Submitted to: Journal of Aquatic Food Product Technology
Publication Type: Peer Reviewed Journal
Publication Acceptance Date: 2/20/2008
Publication Date: 3/20/2008
Citation: Wu, T.H., Bechtel, P.J. 2008. Ammonia, Dimethylamine, Trimethylamine, and Trimethylamine Oxide from Raw and Processed Fish By-Products. Journal of Aquatic Food Product Technology. 17(1):27-38. doi: 10.1080/10498850801891140. Interpretive Summary: Different fish parts from various cold water marine fish were examined for compounds that are related to the freshness in seafood using capillary electrophoresis (CE). In addition processed fish parts were also examined. CE is a fast, sensitive, and powerful technique for the identification of these individual compounds that relate to the freshness of seafood . The results from the raw and processed fish parts suggested there are a wide distribution of volatile amine compounds, which indicate a potential to obtain different levels of freshness by segregating raw fish parts and the potential to alter levels of volatile amine compounds related to freshness during processing.

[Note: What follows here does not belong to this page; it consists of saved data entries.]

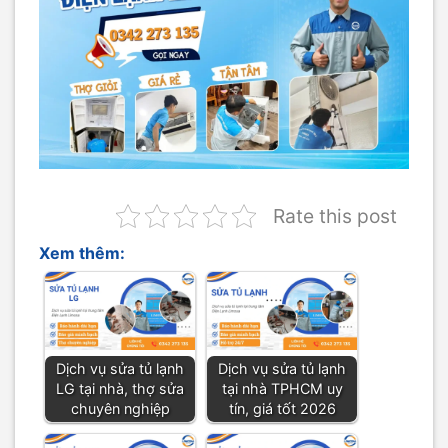
Rate this post
Xem thêm:
Dịch vụ sửa tủ lạnh
Dịch vụ sửa tủ lạnh
LG tại nhà, thợ sửa
tại nhà TPHCM uy
chuyên nghiệp
tín, giá tốt 2026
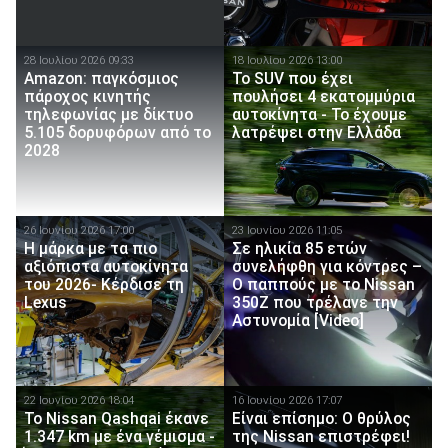
28 Ιουλίου 2026 09:33
18 Ιουλίου 2026 13:00
Amazon: παγκόσμιος
Το SUV που έχει
πάροχος κινητής
πουλήσει 4 εκατομμύρια
τηλεφωνίας με δίκτυο
αυτοκίνητα - Το έχουμε
5.105 δορυφόρων από το
λατρέψει στην Ελλάδα
2028
26 Ιουνίου 2026 17:00
23 Ιουνίου 2026 11:05
Η μάρκα με τα πιο
Σε ηλικία 85 ετών
αξιόπιστα αυτοκίνητα
συνελήφθη για κόντρες –
του 2026- Κέρδισε τη
Ο παππούς με το Nissan
Lexus
350Z που τρέλανε την
Αστυνομία [Video]
22 Ιουνίου 2026 18:04
16 Ιουνίου 2026 17:07
To Nissan Qashqai έκανε
Είναι επίσημο: O θρύλος
1.347 km με ένα γέμισμα -
της Nissan επιστρέφει!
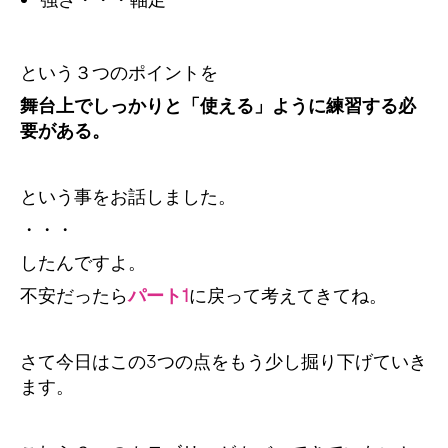
強さ・・・軸足
という３つのポイントを
舞台上でしっかりと「使える」ように練習する必
要がある。
という事をお話しました。
・・・
したんですよ。
不安だったら
パート1
に戻って考えてきてね。
さて今日はこの3つの点をもう少し掘り下げていき
ます。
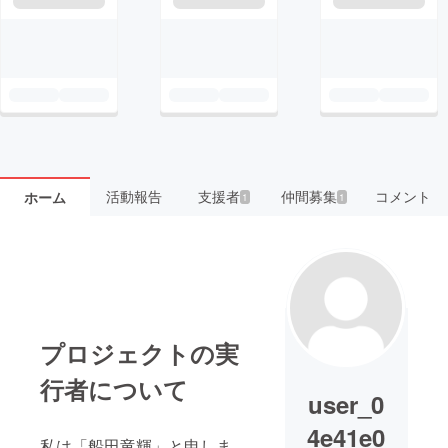
活動報告
支援者
仲間募集
コメント
ホーム
1
1
プロジェクトの実
行者について
user_0
4e41e0
私は「船田竜輝」と申しま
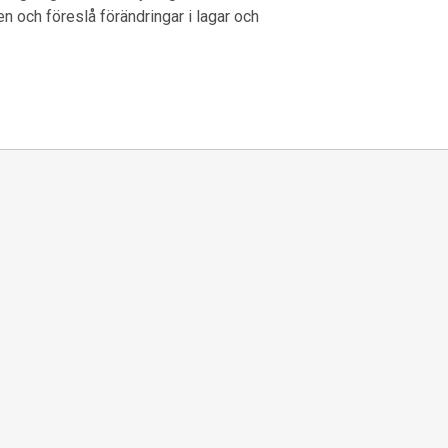
 och föreslå förändringar i lagar och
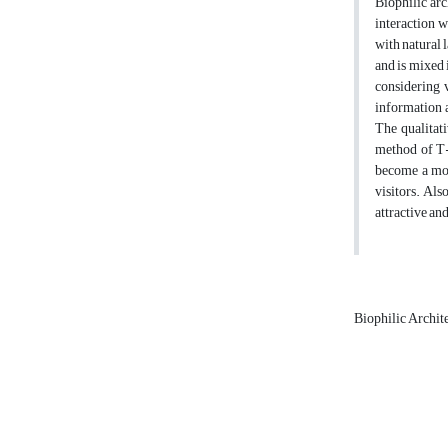
Biophilic arc
interaction w
with natural 
and is mixed 
considering v
information a
The qualitat
method of T-t
become a more
visitors. Als
attractive an
Biophilic Archit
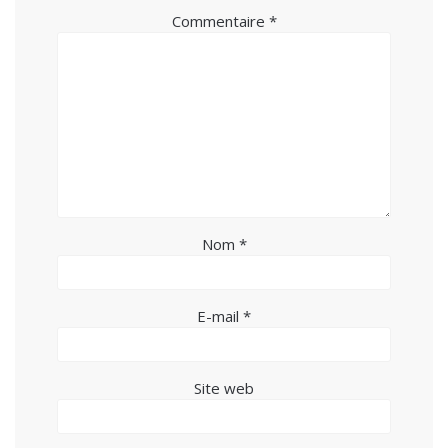
Commentaire
*
Nom
*
E-mail
*
Site web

Technical Abstract: Concentrations of ammonia, monomethylamine (MMA), dimethylamine (DMA), trimethylamine (TMA) and trimethylamine oxide (TMAO) in raw and processed fish by-products were determined in cold water marine fish using a capillary electrophoresis (CE) method. The CE method provides a fast and sensitive procedure to simultaneously quantify volatile amines and TMAO in raw and processed fish samples. Total volatile bases nitrogen (TVB-N) values were calculated from the concentrations of the respective individual volatile amines detected within the samples. TVB-N calculated concentrations ranged from a low of 14.6 ± 4.5 mg/100g (n=3) to a high value of 259 ± 86.1 mg/100g (n=3) wet weight for the raw fish by-products and from 106 ± 73.2 mg/100g (n=3) to 871 ± 101 mg/100g (n=3) dry weight for the processed fish by-products. No MMA was detected in any of the samples tested. Raw viscera samples contained increased concentrations of DMA and TMA relative to the other samples tested. High levels of TMAO and TMA in the freeze dry stickwater suggested decomposition of TMAO and/or fractionation into the stickwater during processing since these compounds are water soluble. Results indicated there is a wide distribution on the levels of TMAO, ammonia, TMA and DMA and calculated TVB-N in the materials tested. It is possible these values can be used as quality indicators of raw material freshness and as indicators for the potential to spoil. Values for processed fish by-product tested can also be use as quality indicators.